Document text:
= = = = = = =
Thank you so much for joining us at the Wellington Wedding Show on Sunday 13th April. We had a ball and we hope you did too! The feeling for us is much the same every time – so much excitement and anticipation goes into pulling together an unforgettable day. Yes, there’s a few hairy moments during the organisation process, but overall it comes together beautifully, in large thanks to the amazing people that are part of this special day – yes, our fabulous exhibitors.

 

These are the people that go the extra mile to be part of our Show so they can firsthand display their craft, skill and wares to couples looking for divine inspiration. It takes a lot of effort to produce a “stand” seemingly out of thin air in a relatively short time-frame, which accurately reflects what their business is all about. You must be creative, resourceful and passionate to do this, and each and every one of our exhibitors meets this criteria with flying colours! We really do want to thank our exhibitors from the bottom, middle and tops of our hearts – you are what gives the Wellington Wedding Show its essence and flavour. We are the Show, but you are our talent, and without you there would be no performance. So take a bow, all of you – you did an amazing job and we are so very proud and honoured to have you at The Wellington Wedding Show! Thank you for your efforts, your hard work really did shine through!

 

Next we simply must thank YOU – yes you, the brides and grooms-to-be, your families, friends and all lovers of weddings in general. You are the people who come through our doors, buy tickets to our Show – you are the fuel to our fire. Your support and enthusiasm is what gives us the motivation to keep going and strive to get bigger and better each time. We want to put on the best possible Wedding Show for you, bring you the best of the best of what is out there, give you the creme de la creme of the wedding industry and make it one big, fun, entertaining day out for everyone. Did we succeed? We think so, and we hope you do too.

 

We feel honoured and privileged to be able to work in such an exciting and rewarding industry, to come into contact with so many wonderful couples and gifted exhibitors. You are all amazing and we want to thank you all! We don’t take anyone for granted and our promise to you is that we will continue to strive to give you the best. Suggestions and feedback are always welcome.

 

And of course this year we threw you a little surprise. In addition to holding our usual day of excitement, we had a special treat in store for our fashionistas. The Bridal Couture Showcase Fashion Show as part of Wellington Fashion Week on Saturday 12th April was a MASSIVE success and we are so delighted with how amazing it was. We feel so privileged to have such incredibly talented designers to work with and seeing their creations come to life simply made us burst with pride.

 

Sad that it’s over? Don’t be! The excitement lives on! Have a look on our website and Facebook page, and you shall see that we are an all-year-round Wedding Show – 365 days of the year. Here we interact with you – exhibitors and couples alike, and we love hearing from you and sharing ideas, inspiration and information. Do you read our blog? Check it out on our website – new and interesting updates weekly, and daily posts on our Facebook page, and of course don’t forget Twitter. We are everywhere! And of course stay tuned for tons of Wellington Wedding Show photos coming at you. We are a team, we need each other and together we can celebrate our success and plan our next adventures! “Viva l’amore!”
= = = = = = =
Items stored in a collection
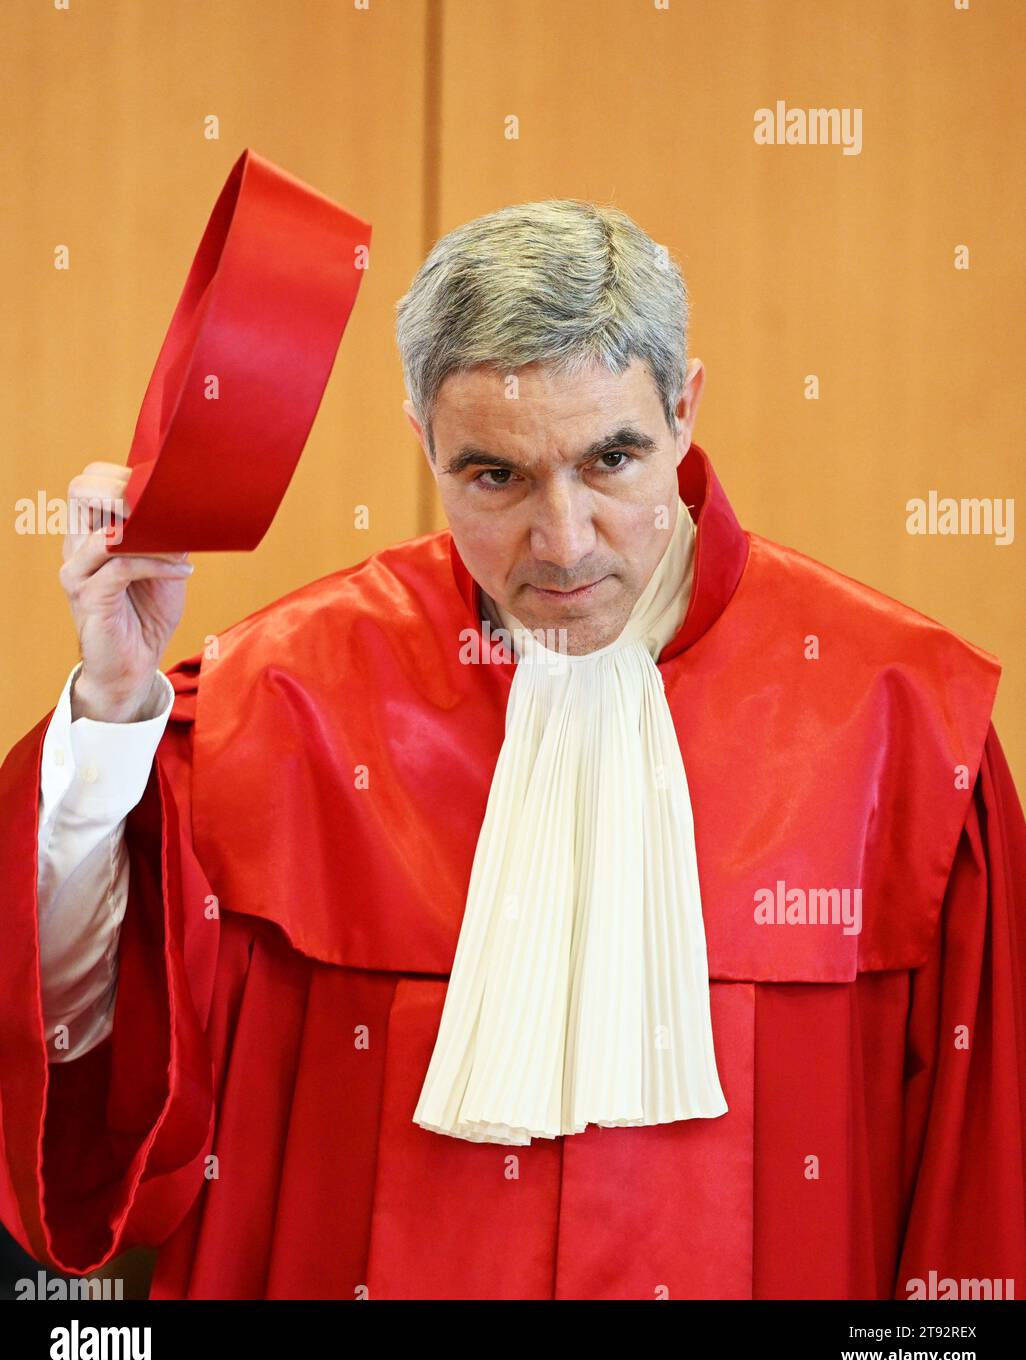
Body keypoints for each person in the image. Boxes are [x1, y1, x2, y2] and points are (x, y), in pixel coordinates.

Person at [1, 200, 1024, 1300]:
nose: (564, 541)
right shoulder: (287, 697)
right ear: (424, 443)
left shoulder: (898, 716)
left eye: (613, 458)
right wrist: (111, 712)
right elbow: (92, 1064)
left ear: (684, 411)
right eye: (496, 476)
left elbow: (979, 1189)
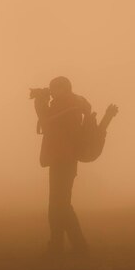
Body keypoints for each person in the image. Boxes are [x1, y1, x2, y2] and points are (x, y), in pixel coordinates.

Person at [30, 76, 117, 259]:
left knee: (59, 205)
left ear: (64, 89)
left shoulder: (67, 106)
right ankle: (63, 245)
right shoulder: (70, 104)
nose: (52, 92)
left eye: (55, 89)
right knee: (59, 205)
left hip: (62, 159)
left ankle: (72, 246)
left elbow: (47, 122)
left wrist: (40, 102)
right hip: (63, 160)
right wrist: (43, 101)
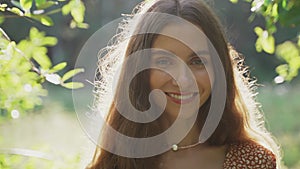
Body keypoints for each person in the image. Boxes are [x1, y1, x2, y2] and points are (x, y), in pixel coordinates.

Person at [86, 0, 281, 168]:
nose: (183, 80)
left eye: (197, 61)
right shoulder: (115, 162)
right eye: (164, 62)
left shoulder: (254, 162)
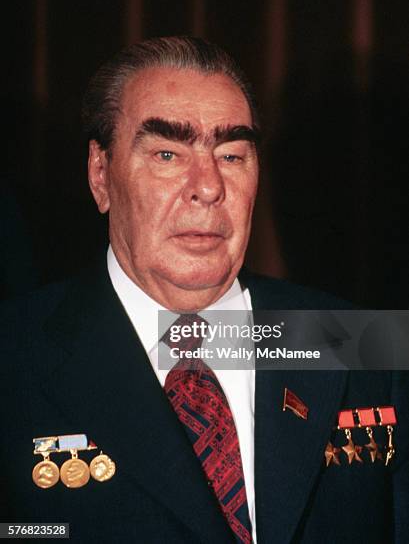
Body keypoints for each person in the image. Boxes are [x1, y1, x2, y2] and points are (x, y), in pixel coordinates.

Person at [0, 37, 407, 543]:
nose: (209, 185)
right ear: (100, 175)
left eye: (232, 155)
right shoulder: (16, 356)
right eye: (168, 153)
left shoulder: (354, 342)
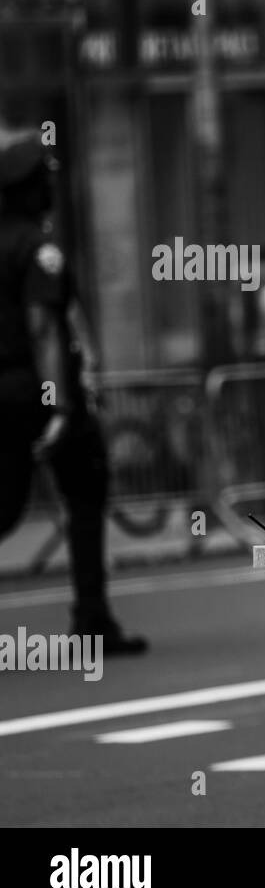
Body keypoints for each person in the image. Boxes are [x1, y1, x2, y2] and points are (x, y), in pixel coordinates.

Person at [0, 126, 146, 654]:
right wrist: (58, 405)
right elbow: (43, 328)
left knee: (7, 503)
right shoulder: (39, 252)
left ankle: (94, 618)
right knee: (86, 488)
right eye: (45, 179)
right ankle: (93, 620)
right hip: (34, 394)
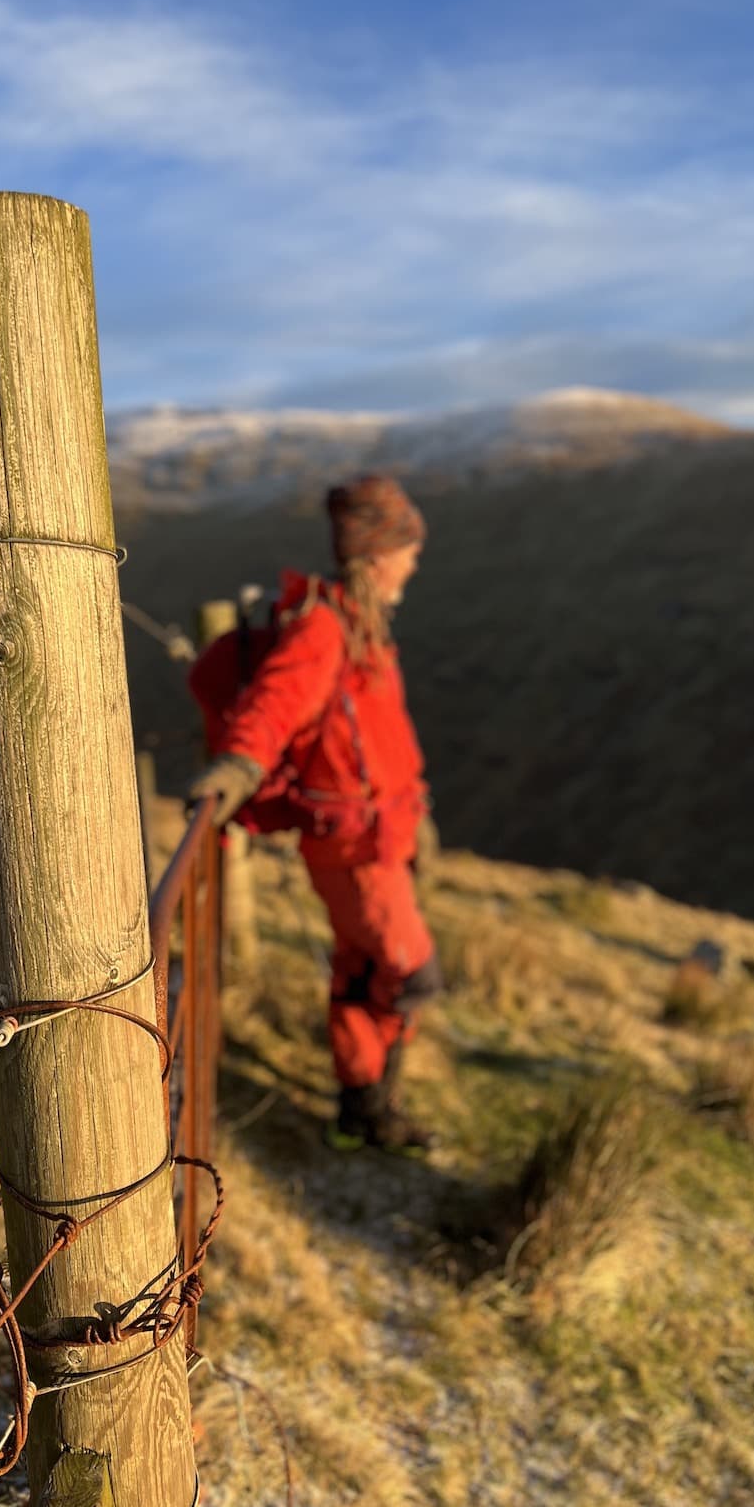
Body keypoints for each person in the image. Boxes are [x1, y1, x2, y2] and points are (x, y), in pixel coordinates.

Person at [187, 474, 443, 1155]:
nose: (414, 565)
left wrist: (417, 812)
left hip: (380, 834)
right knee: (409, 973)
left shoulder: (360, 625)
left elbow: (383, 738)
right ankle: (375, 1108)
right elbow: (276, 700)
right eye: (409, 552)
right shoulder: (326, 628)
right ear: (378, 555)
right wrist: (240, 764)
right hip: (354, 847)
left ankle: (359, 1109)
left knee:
= = = = = = =
What is needed:
Copy the part of the Wellington Wedding Show thank-you text from "We feel honoured" up to and including "burst with pride.". Work only from the Wellington Wedding Show thank-you text, not from the entries.

Written response:
We feel honoured and privileged to be able to work in such an exciting and rewarding industry, to come into contact with so many wonderful couples and gifted exhibitors. You are all amazing and we want to thank you all! We don’t take anyone for granted and our promise to you is that we will continue to strive to give you the best. Suggestions and feedback are always welcome.

 

And of course this year we threw you a little surprise. In addition to holding our usual day of excitement, we had a special treat in store for our fashionistas. The Bridal Couture Showcase Fashion Show as part of Wellington Fashion Week on Saturday 12th April was a MASSIVE success and we are so delighted with how amazing it was. We feel so privileged to have such incredibly talented designers to work with and seeing their creations come to life simply made us burst with pride.